Several psychological theoreticians were to also fundamentally alter the way that modern man viewed his own internal reality, an unexplored heart of darkness. Sigmund Freud was the first to gaze inwardly and to discover a world within where dynamic, often warring forces shape the individual's psyche and personality. To explain this internal world within each of us, he developed a complex theory of the unconscious that illustrated the importance of unconscious motivation in behavior and the proposition that psychological events can go on outside of conscious awareness. And so, according to Freud, fantasies, dreams, and slips of the tongue are outward manifestations of unconscious motives. Furthermore, in explaining the development of personality, Freud expanded man's definition of sexuality to include oral, anal, and other bodily sensations. Thus his legacy to the modern world was to expose a darker side of man that had been hidden from view by the hypocrisy of 19th- century society.

 

Freud was not the only psychological theoretician who asked us to gaze inwardly to better understand the human psyche. His disciple, Carl Jung, was also to develop another theory delving into the unconscious which explored the nature of the irrational self and which explained the common grounds shared by so many cultures. Jung's Theory of the Collective Unconscious, about an area of the mind that he believed was shared by everyone, states that there are patterns of behavior or actions and reactions of the psyche which he calls archetypes that are determined by race. These instinctive, universal patterns manifest themselves in dreams, visions, and fantasies and are expressed in myths, religious concepts, fairy tales, and works of art.

The French philosopher Henry Bergson was also to turn his gaze to the unconscious to explore the nature of memory as experienced in the present moment. Bergson's Time and the Free Will was an attempt to establish the notion of duration, or lived time, as opposed to what he viewed as the spatialized conception of time measured by the clock and commonly known as chronological time. According to Bergson, states of conscious memory permeate one another in storage within the unconscious, in the same way that "oldie-goldies" are stored in a juke-box. A sense impression, such as whiff of cologne or the taste of sweet potato pie, might trigger consciousness to recall one of these memories, much like a coin will cause the record of your choice to play. Once the submerged memory resurfaces in the conscious mind, the self becomes suspended, there might be a spontaneous flash of intuition about the past, and just maybe, this insight will translate into some kind of realization of the present moment. In fact, isn't this what we do when we listen to an old song, forget the present, re-experience the past, and, then, all of a sudden, apply it all to our lives in the present? And thus, intuition leads to knowledge.
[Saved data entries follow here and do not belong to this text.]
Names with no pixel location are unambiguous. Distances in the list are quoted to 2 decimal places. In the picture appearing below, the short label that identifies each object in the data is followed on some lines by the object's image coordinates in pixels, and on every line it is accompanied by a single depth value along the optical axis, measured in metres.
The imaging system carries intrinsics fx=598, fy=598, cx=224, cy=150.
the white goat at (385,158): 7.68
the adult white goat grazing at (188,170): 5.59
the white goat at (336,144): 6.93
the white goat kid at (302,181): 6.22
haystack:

Politics and the economy would also transform the way that modern man looked at himself and the world in which he lived. Science and technology were radically changing the means of production. Whereas in the past, a worker became involved in production from beginning to end, by 1900 he had become a mere cog in the production line, making an insignificant contribution. Thus, division of labor made him feel fragmented, alienated not only from the rest of society but from himself. One of the effects of this fragmentation was the consolidation of workers into political parties that threatened the upper classes. And, thus, the new political idealism that was to culminate in the Russian Revolution that swept through Europe.